▶ EXERCISE DESCRIPTION
Format every line of the data below as a Markdown table with the columns Row and Line, numbering the rows and skipping blank lines. Leave the images out of the table.

====== DATA

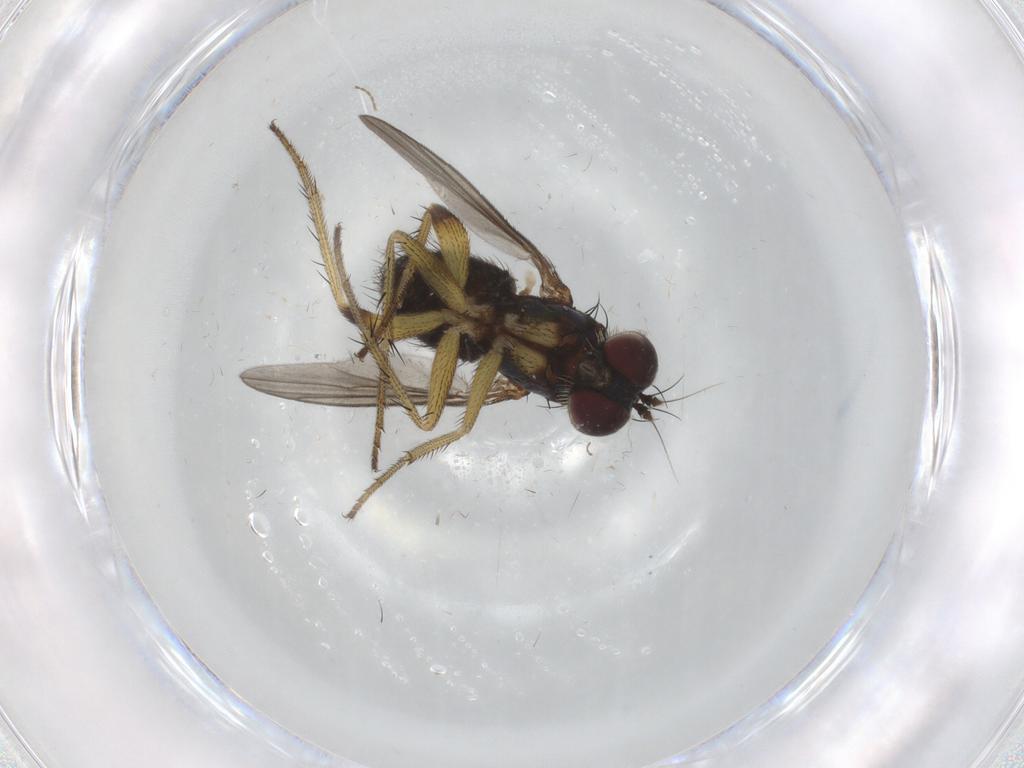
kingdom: Animalia
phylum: Arthropoda
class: Insecta
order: Diptera
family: Dolichopodidae
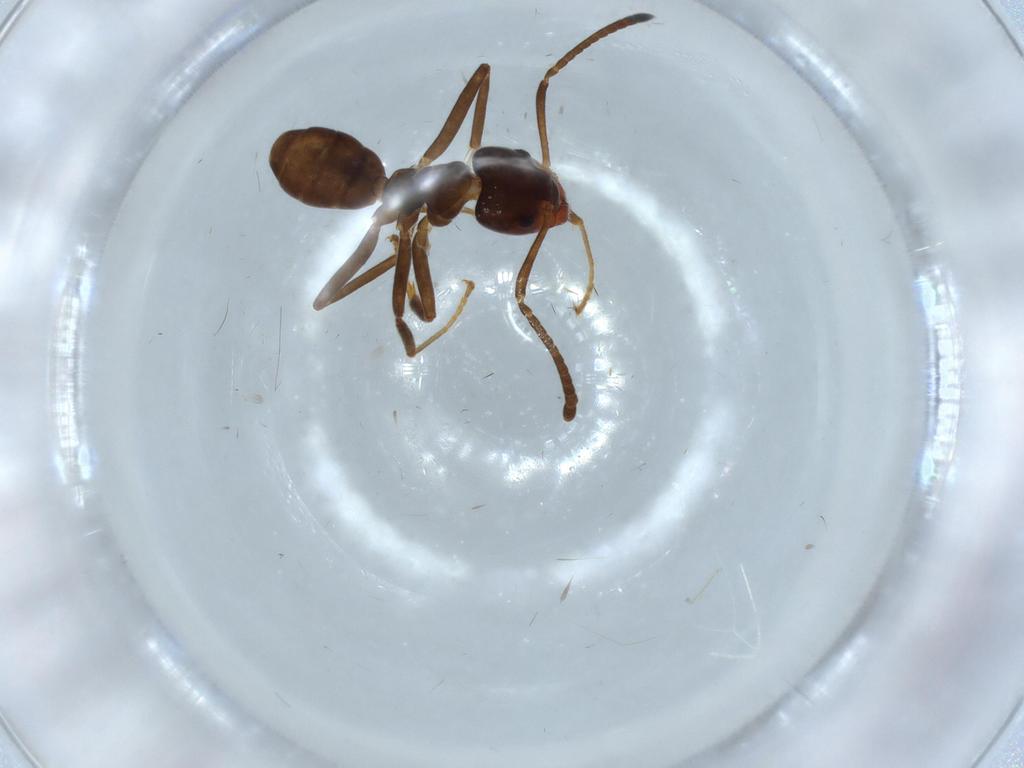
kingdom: Animalia
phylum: Arthropoda
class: Insecta
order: Hymenoptera
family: Formicidae
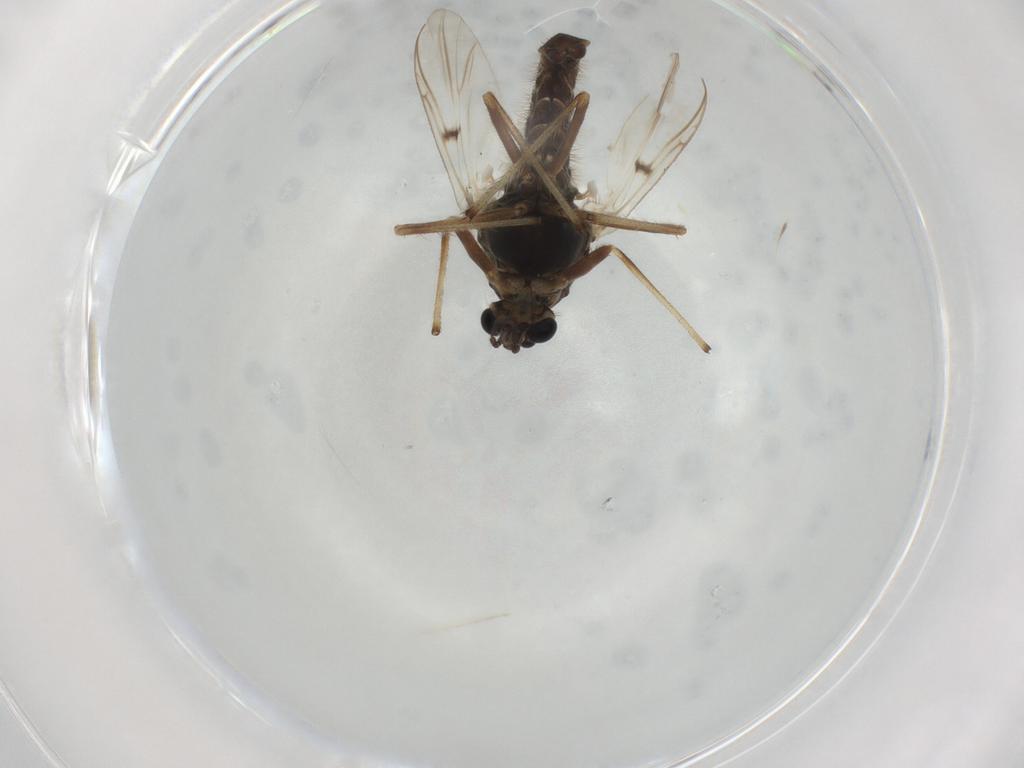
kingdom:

============

▶ OUTPUT
| Row | Line |
|---|---|
| 1 | kingdom: Animalia |
| 2 | phylum: Arthropoda |
| 3 | class: Insecta |
| 4 | order: Diptera |
| 5 | family: Dolichopodidae |
| 6 | kingdom: Animalia |
| 7 | phylum: Arthropoda |
| 8 | class: Insecta |
| 9 | order: Hymenoptera |
| 10 | family: Formicidae |
| 11 | kingdom: |